A GWPF talk by Dr Christopher Essex ‚Äì Chairman, Permanent Monitoring Panel on Climate, World Federation of Scientists, and Professor and Associate Chair, Department of Applied Mathematics, University of Western Ontario (Canada) in London, 12 February 2015
Has the scientific problem of climate been solved in terms of basic physics and mathematics? No, but you will be forgiven if you thought otherwise. For decades, the most rigorous treatments of climate have been done through climate models. The clever model pioneers understood many of their inherent limitations, but tried to persevere nonetheless. Today, few academics are even aware of what the pioneers understood, let alone what has been learned since about the full depth of modelling difficulties.

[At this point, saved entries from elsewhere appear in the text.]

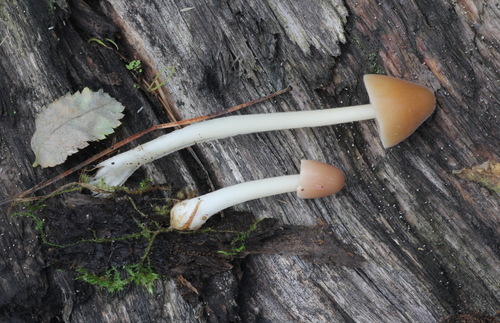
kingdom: Fungi
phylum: Basidiomycota
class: Agaricomycetes
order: Agaricales
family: Bolbitiaceae
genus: Conocybe
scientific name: Conocybe apala
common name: Milky conecap
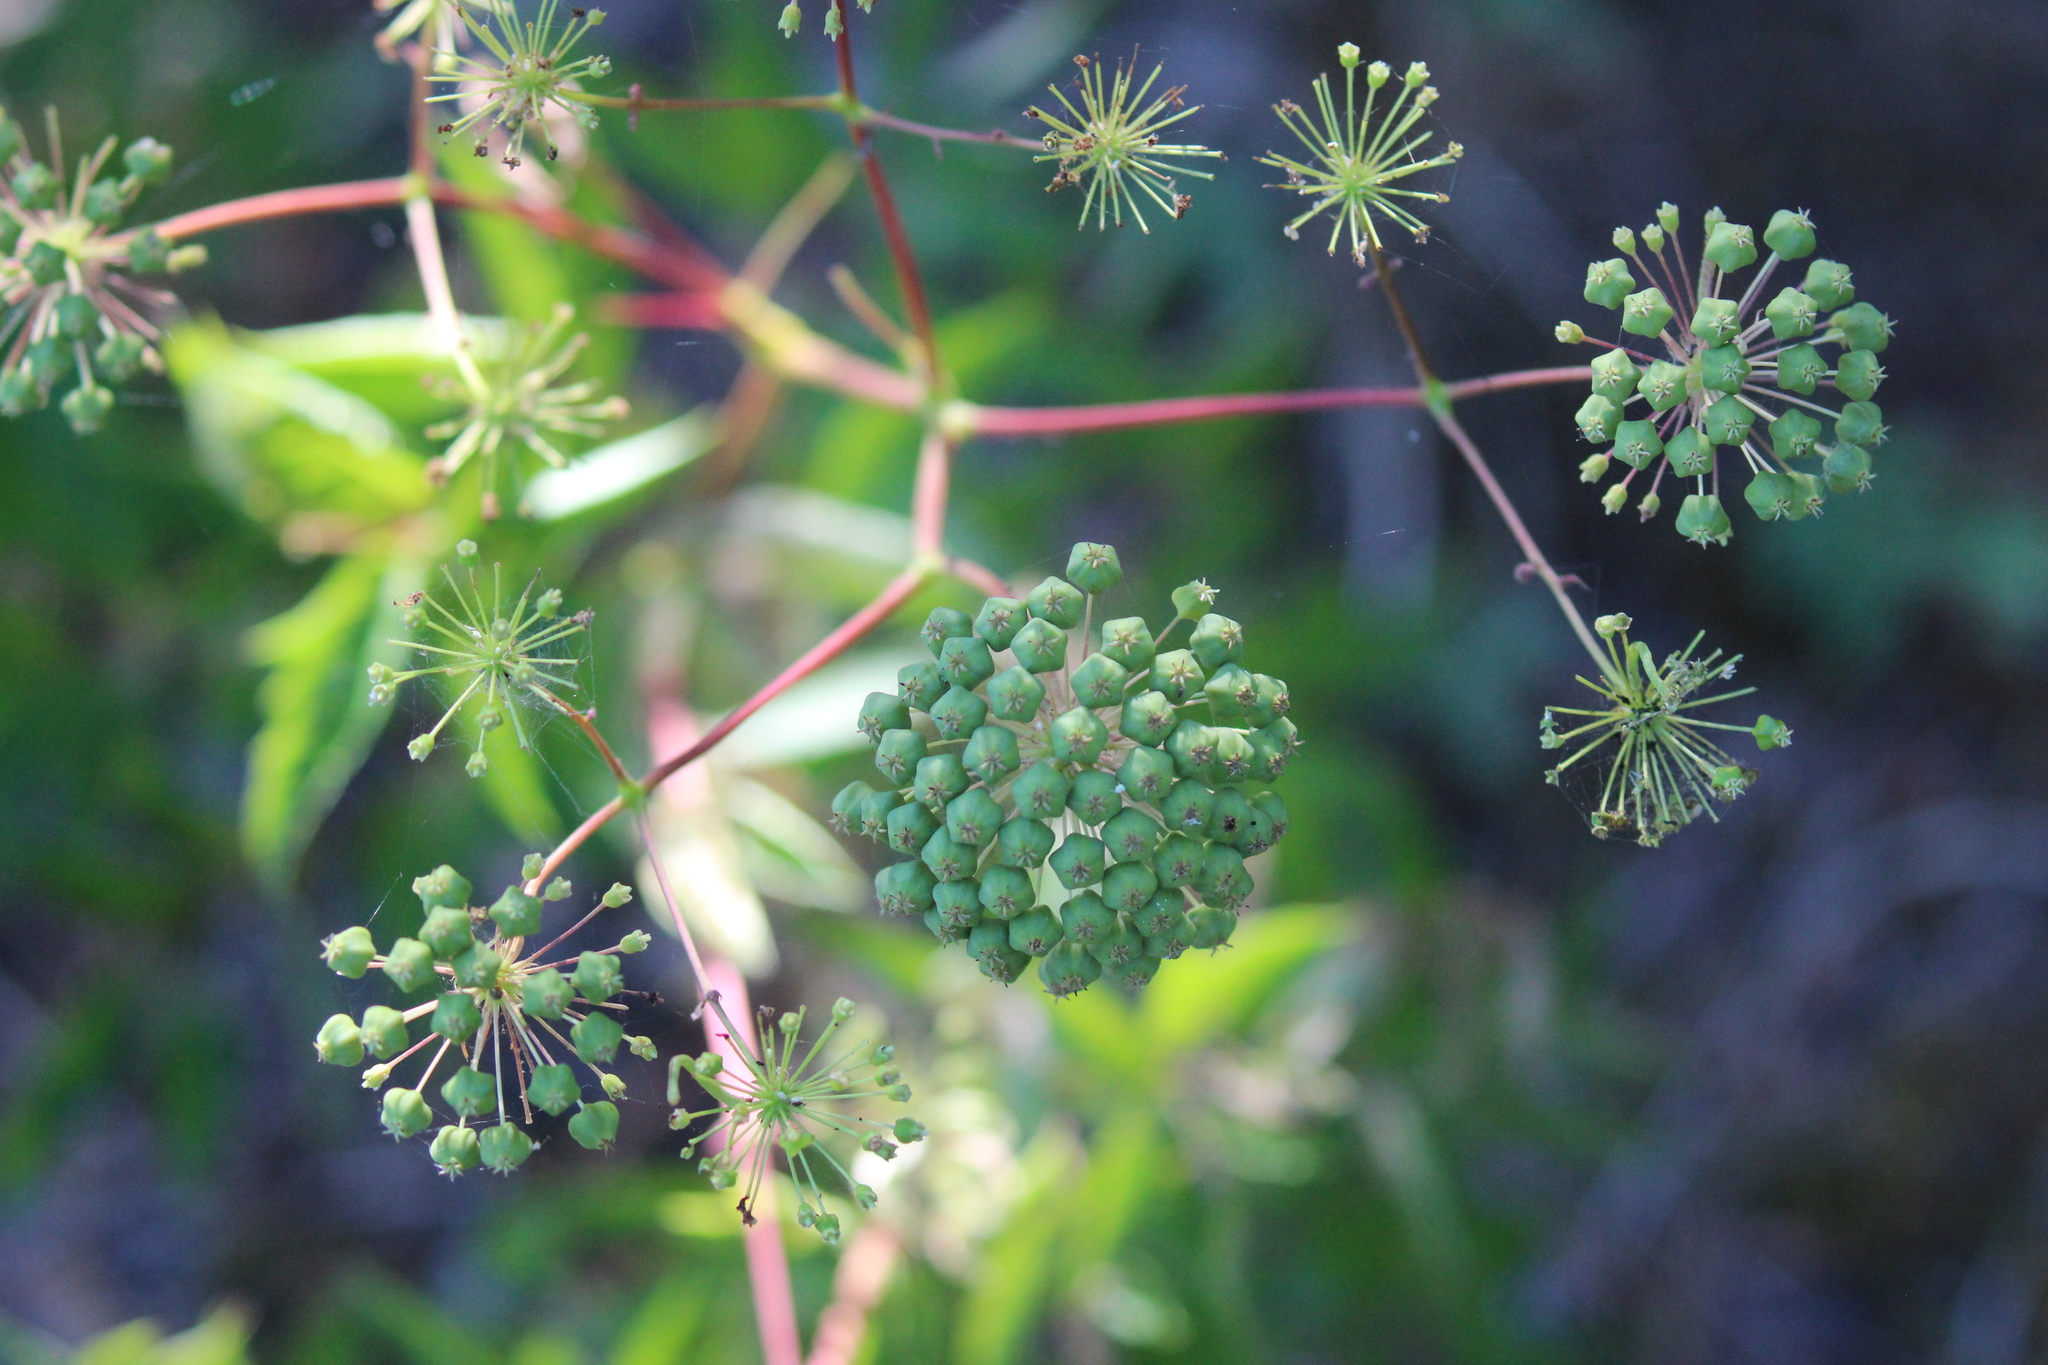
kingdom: Plantae
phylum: Tracheophyta
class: Magnoliopsida
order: Apiales
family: Araliaceae
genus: Aralia
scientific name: Aralia hispida
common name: Bristly sarsaparilla
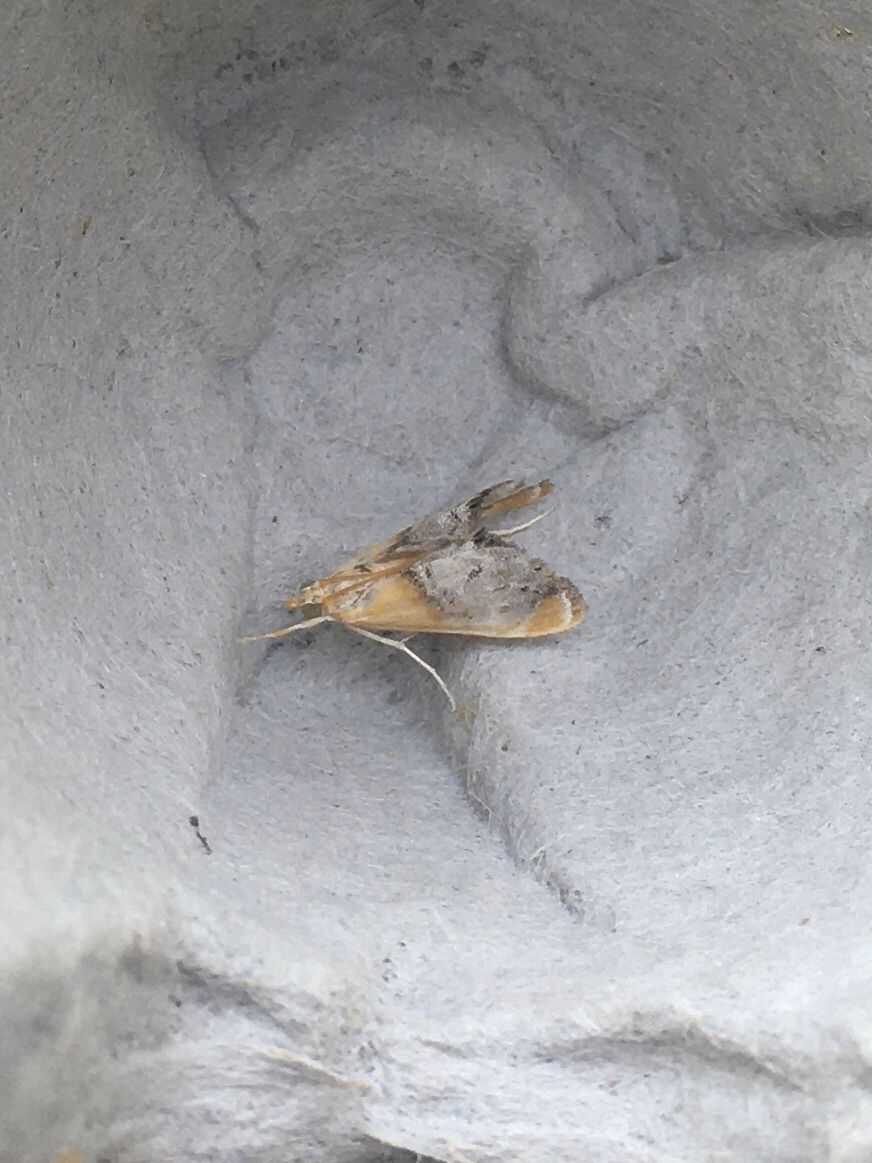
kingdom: Animalia
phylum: Arthropoda
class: Insecta
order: Lepidoptera
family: Crambidae
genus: Chalcoela
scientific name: Chalcoela iphitalis
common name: Sooty-winged chalcoela moth
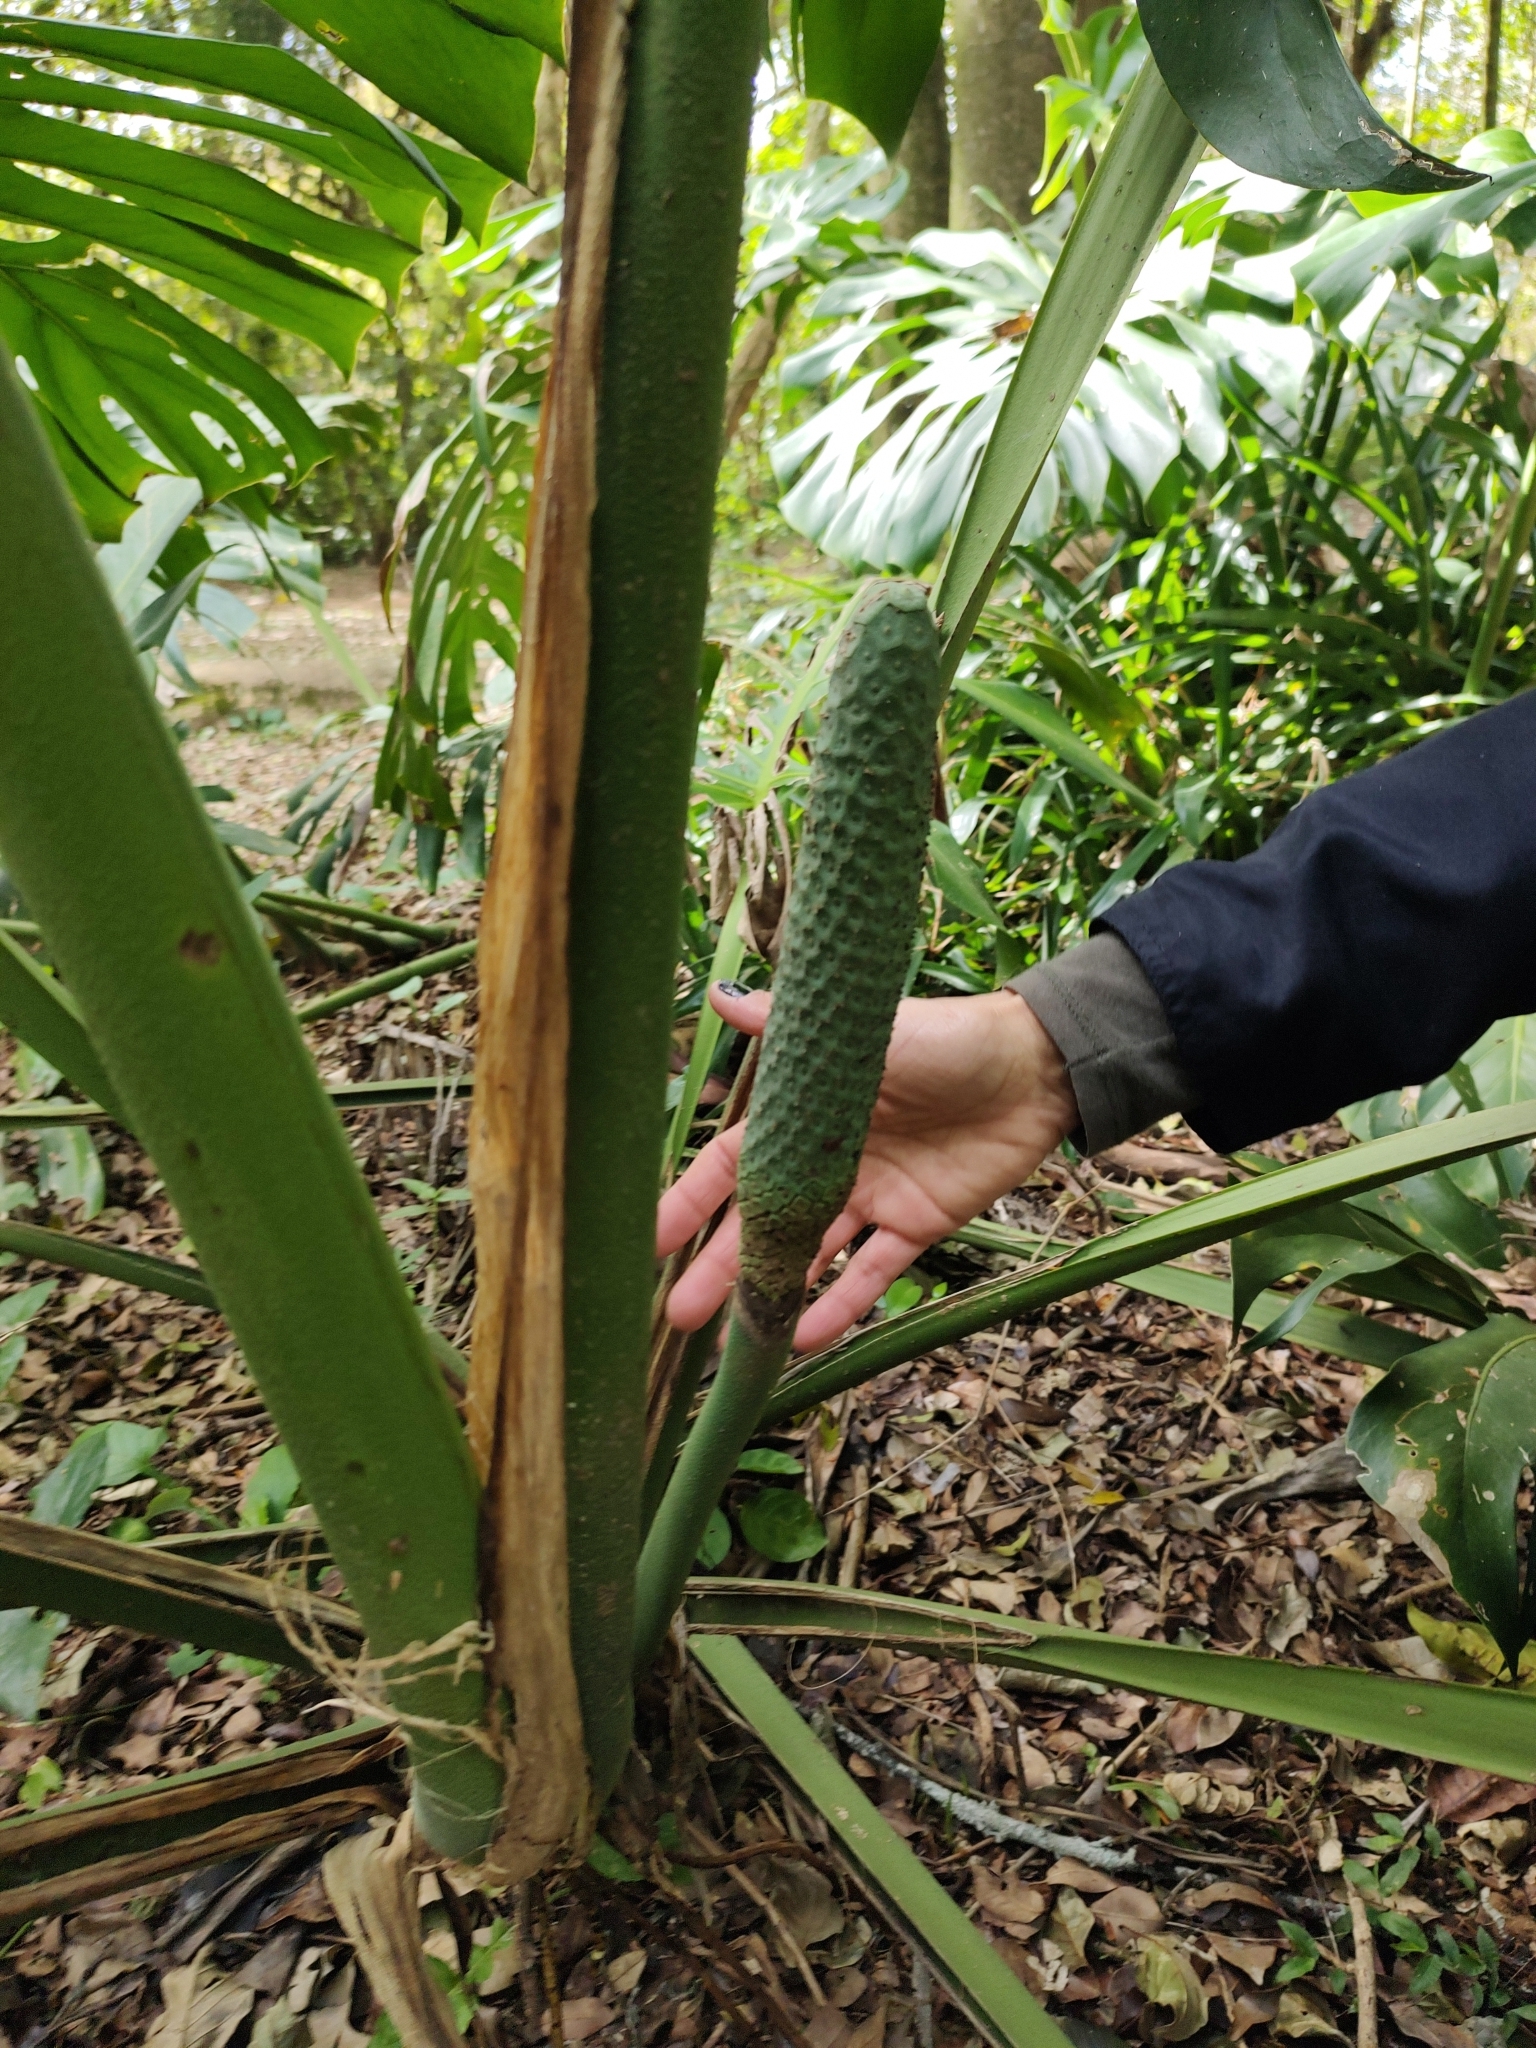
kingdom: Plantae
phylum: Tracheophyta
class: Liliopsida
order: Alismatales
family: Araceae
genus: Monstera
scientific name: Monstera deliciosa
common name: Cut-leaf-philodendron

Meanwhile popular expressions of the scientific technicalities are largely superficial, defective, comically nonsensical, and virtually uncorrectable. All of the best physics and all of the best computer models cannot put this Humpty Dumpty together, because we face some of the most fundamental problems of modern science in climate, but hardly know it. If you think you want to have a go at those problems, there are at least a couple million dollars in prizes in it, not to mention a Fields Medal or two.
But even if you don’t have some spare afternoons to solve problems that have stymied the best minds in history, this talk will cure computer cachet even for laymen, putting climate models into theirs proper perspective.